**Using the information:**
1. Reproduce the passage on the HMRC data loss from "The damning admission" up to and including "an honourable man.".
2. Carry on the passage about the missing HMRC child benefit data from the point where it ends.

**Given passage:**
──────────

The damning admission that sensitive data on every family with children in the country, including bank account details, National Insurance numbers and the names and dates of birth of their children, is missing and available potentially to criminals is unprecedented. The possibility of 25 million people at risk of serious identity fraud, because so many people use middle names or children's names as passwords raises worrying general questions about the safety of personal information and particular ones about the way HM Revenue and Customs (HMRC) operates and the Treasury's responsibility for that operation. Yesterday Paul Gray, the chairman of HMRC (in practice, its chief executive), resigned and was praised from all sides as an honourable man.

HMRC, created in 2004 by a merger of Inland Revenue and Customs and Excise, under the aegis of the then Chancellor, Gordon Brown, although run by an executive board is answerable to parliament through the Chancellor of the Exchequer. It was thus that Alistair Darling found himself responsible for its operational workings. The merger resulted in 25,000 job losses and a vital question will be whether pressure on the department was a factor in this catastrophic breach of procedures. To that end, the inquiries by the Independent Police Complaints Commission (IPCC), which monitors HMRC, as well as by the Metropolitan Police, announced by Mr Darling are welcome. They must examine every part of the organisation from policy to the most mundane practice.

──────────

**Information given:**

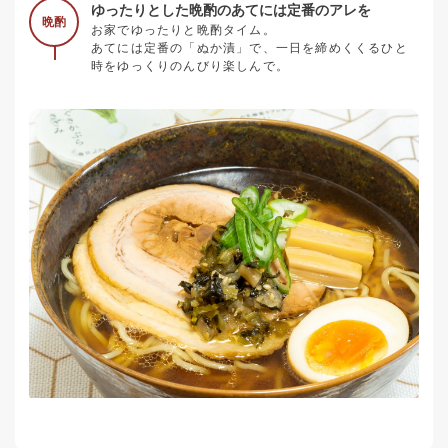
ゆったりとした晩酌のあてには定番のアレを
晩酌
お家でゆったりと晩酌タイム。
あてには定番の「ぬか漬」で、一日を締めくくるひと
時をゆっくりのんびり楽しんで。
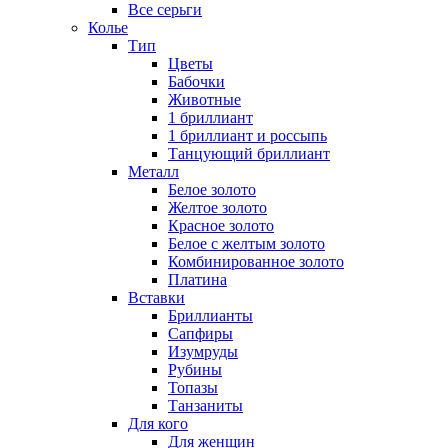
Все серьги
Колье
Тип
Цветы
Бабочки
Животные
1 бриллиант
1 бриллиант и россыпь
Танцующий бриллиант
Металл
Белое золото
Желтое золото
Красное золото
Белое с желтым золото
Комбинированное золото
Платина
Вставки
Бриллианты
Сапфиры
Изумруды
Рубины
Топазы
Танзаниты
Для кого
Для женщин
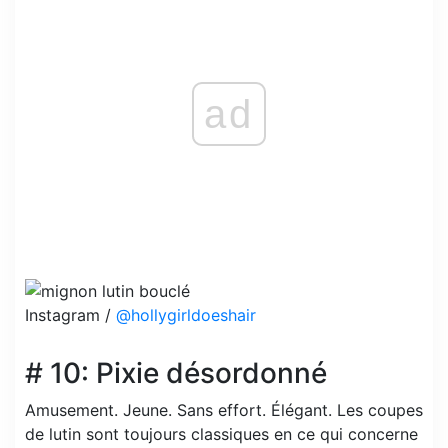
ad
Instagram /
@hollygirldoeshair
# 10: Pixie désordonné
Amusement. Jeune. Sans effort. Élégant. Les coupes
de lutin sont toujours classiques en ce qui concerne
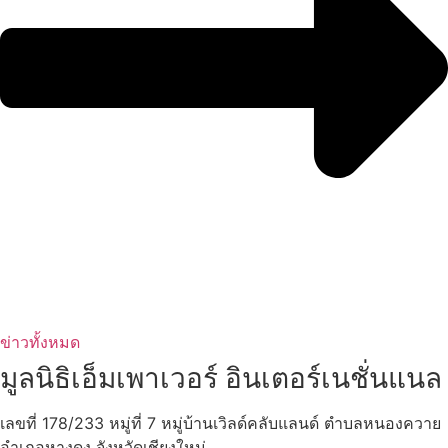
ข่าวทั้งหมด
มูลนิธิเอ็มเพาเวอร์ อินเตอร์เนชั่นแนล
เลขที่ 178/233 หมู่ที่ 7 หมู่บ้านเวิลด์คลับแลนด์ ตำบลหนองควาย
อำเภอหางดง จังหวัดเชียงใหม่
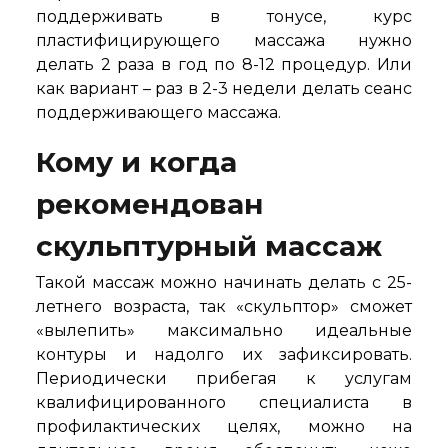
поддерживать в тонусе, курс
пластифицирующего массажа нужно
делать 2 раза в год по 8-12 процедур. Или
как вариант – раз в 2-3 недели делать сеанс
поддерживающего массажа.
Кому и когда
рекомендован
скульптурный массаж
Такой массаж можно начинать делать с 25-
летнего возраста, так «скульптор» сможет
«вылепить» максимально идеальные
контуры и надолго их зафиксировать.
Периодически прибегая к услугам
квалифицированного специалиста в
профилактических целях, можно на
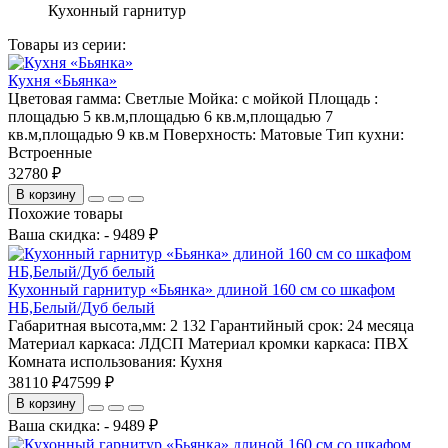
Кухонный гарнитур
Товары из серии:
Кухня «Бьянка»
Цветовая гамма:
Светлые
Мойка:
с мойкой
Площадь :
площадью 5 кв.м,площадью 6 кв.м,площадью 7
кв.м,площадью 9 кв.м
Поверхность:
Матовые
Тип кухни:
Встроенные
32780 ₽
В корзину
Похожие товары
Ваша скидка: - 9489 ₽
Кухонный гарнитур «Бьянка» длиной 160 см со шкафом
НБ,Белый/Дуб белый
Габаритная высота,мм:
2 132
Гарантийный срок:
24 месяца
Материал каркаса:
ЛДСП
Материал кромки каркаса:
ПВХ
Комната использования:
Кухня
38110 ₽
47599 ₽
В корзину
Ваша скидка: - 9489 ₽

──────────

**Task-by-task answers:**
1.
The damning admission that sensitive data on every family with children in the country, including bank account details, National Insurance numbers and the names and dates of birth of their children, is missing and available potentially to criminals is unprecedented. The possibility of 25 million people at risk of serious identity fraud, because so many people use middle names or children's names as passwords raises worrying general questions about the safety of personal information and particular ones about the way HM Revenue and Customs (HMRC) operates and the Treasury's responsibility for that operation. Yesterday Paul Gray, the chairman of HMRC (in practice, its chief executive), resigned and was praised from all sides as an honourable man.

2.
Every taxpayer in the country must be confident that the information it holds is secure or conclude with Vince Cable, acting leader of the Liberal Democrats, that the Treasury has replaced the Home Office as the government department "not fit for purpose". Inevitably, there are calls for the Chancellor, already beleaguered by the fall-out from Northern Rock, to resign. Despite the extreme gravity of this situation, it is arguable that it is one of those random human errors that can happen on anyone's watch. If he is given the benefit of the doubt on that score, his future will depend on his handling of the crisis. There is concern about the delay in making the loss public, but Mr Darling said the banks had asked for time to put monitoring systems in place. Although it will be reassuring for people whose details have been lost that they are flagging up accounts which receive child benefit payments, many would like to have been alerted sooner.

The breathtaking incompetence of a system by which a relatively junior civil servant could download sensitive material to discs and send them as unregistered post immediately and properly prompted questions about the security of the proposed national identity cards and a central database of NHS patient records. The government suggests the biometric material that will be a component of identity cards will make them much less susceptible to fraud and that much newer technology will provide a safeguard for the patient-record database. Nevertheless, this experience will deepen the anxiety ordinary people feel about the storage of personal data required by these measures. Both should be re-examined carefully in the light of the lessons to be drawn from this calamitous failure of procedure.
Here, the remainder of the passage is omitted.